Even more important than the tariffs is the federal tax credit that has helped solar installation grow by over 1,600 percent a year since it was implemented in 2006, according to the SEIA. It was to expire in 2016, but SEIA has successfully advocated extending it to 2021.

The tax credit for both residential and commercial scale is 30 percent, applying to projects that commence construction through 2019. The tax credit then drops to 26 percent in 2020 and 22 percent in 2021. After 2021, the residential credit will drop to zero, while the commercial and utility credit will permanently drop to 10 percent.

“The tax credit steps down 4 percent a time, which is a nice gradual change that’s much easier for the industry to manage,” said Mike Balma, development director at Sunwork, a nonprofit solar installation company in San Francisco. “But if it were to go away, oh, my gosh, it’s going to be painful,”

Beard observed from his almost a decade of experience working in solar how his customers had changed. In the beginning, they were motivated by their concerns for the environment. Now they are primarily looking to save money on energy bills.

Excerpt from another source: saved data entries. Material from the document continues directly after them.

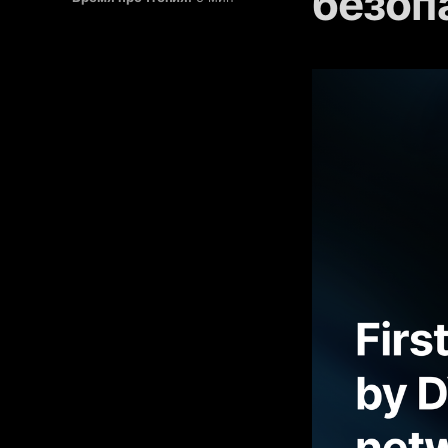
безоп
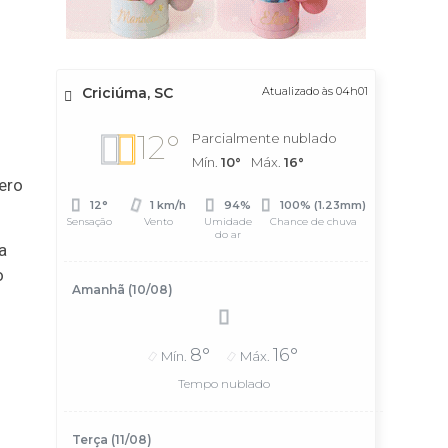
Criciúma, SC
Atualizado às 04h01
12°
Parcialmente nublado
Mín.
10°
Máx.
16°
zero
12°
1 km/h
94%
100% (1.23mm)
Sensação
Vento
Umidade
Chance de chuva
do ar
a
o
Amanhã (10/08)
8°
16°
Mín.
Máx.
Tempo nublado
Terça (11/08)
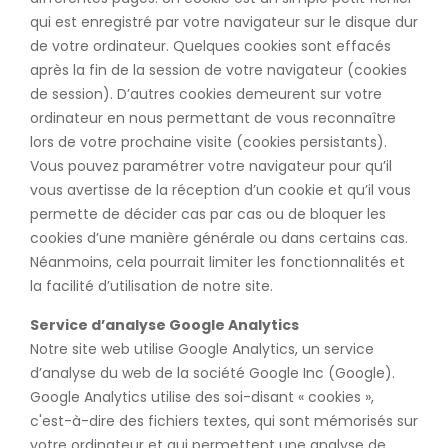
qui est enregistré par votre navigateur sur le disque dur
de votre ordinateur. Quelques cookies sont effacés
après la fin de la session de votre navigateur (cookies
de session). D’autres cookies demeurent sur votre
ordinateur en nous permettant de vous reconnaître
lors de votre prochaine visite (cookies persistants).
Vous pouvez paramétrer votre navigateur pour qu’il
vous avertisse de la réception d’un cookie et qu’il vous
permette de décider cas par cas ou de bloquer les
cookies d’une manière générale ou dans certains cas.
Néanmoins, cela pourrait limiter les fonctionnalités et
la facilité d’utilisation de notre site.
Service d’analyse Google Analytics
Notre site web utilise Google Analytics, un service
d’analyse du web de la société Google Inc (Google).
Google Analytics utilise des soi-disant « cookies »,
c'est-à-dire des fichiers textes, qui sont mémorisés sur
votre ordinateur et qui permettent une analyse de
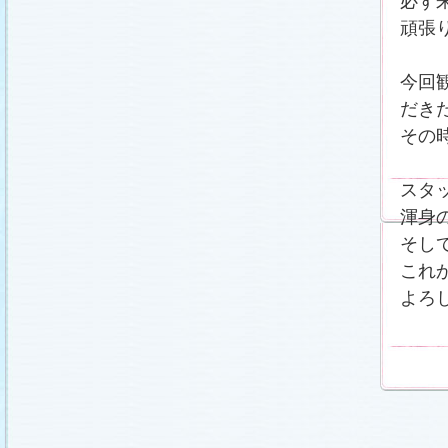
必ず
頑張
今回
だき
その
スタ
渾身
そし
これ
よろ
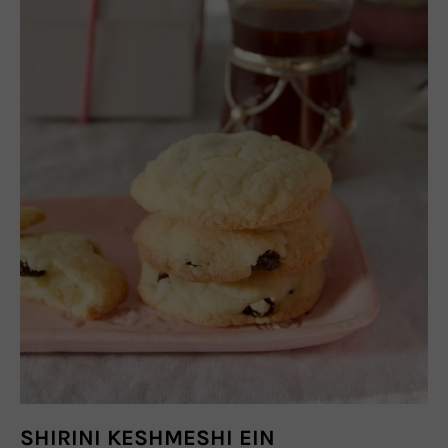
SHIRINI KESHMESHI EIN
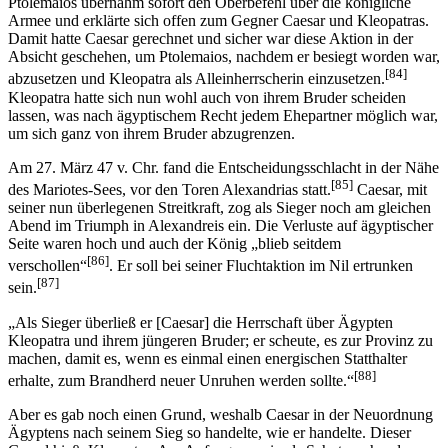
Ptolemaios übernahm sofort den Oberbefehl über die königliche
Armee und erklärte sich offen zum Gegner Caesar und Kleopatras.
Damit hatte Caesar gerechnet und sicher war diese Aktion in der
Absicht geschehen, um Ptolemaios, nachdem er besiegt worden war,
[84]
abzusetzen und Kleopatra als Alleinherrscherin einzusetzen.
Kleopatra hatte sich nun wohl auch von ihrem Bruder scheiden
lassen, was nach ägyptischem Recht jedem Ehepartner möglich war,
um sich ganz von ihrem Bruder abzugrenzen.
Am 27. März 47 v. Chr. fand die Entscheidungsschlacht in der Nähe
[85]
des Mariotes-Sees, vor den Toren Alexandrias statt.
Caesar, mit
seiner nun überlegenen Streitkraft, zog als Sieger noch am gleichen
Abend im Triumph in Alexandreis ein. Die Verluste auf ägyptischer
Seite waren hoch und auch der König „blieb seitdem
[86]
verschollen“
. Er soll bei seiner Fluchtaktion im Nil ertrunken
[87]
sein.
„Als Sieger überließ er [Caesar] die Herrschaft über Ägypten
Kleopatra und ihrem jüngeren Bruder; er scheute, es zur Provinz zu
machen, damit es, wenn es einmal einen energischen Statthalter
[88]
erhalte, zum Brandherd neuer Unruhen werden sollte.“
Aber es gab noch einen Grund, weshalb Caesar in der Neuordnung
Ägyptens nach seinem Sieg so handelte, wie er handelte. Dieser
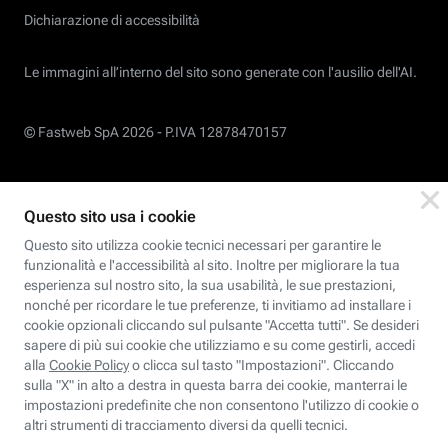
Dichiarazione di accessibilità
Le immagini all’interno del sito sono generate con l'ausilio dell'AI.
© Fastweb SpA 2026 -
P.IVA 12878470157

The tariff doesn’t cast any clouds on Beard’s affection toward his new job  as project lead, which combines installation and project design. Now he spends every Wednesday learning project design and practicing with related software. He even sees himself and his wife settling in San Francisco someday.

“I like it a lot!” he said. “I always like the design part of it, but mostly worked in just the installation part. Now I enjoy being able to do both.”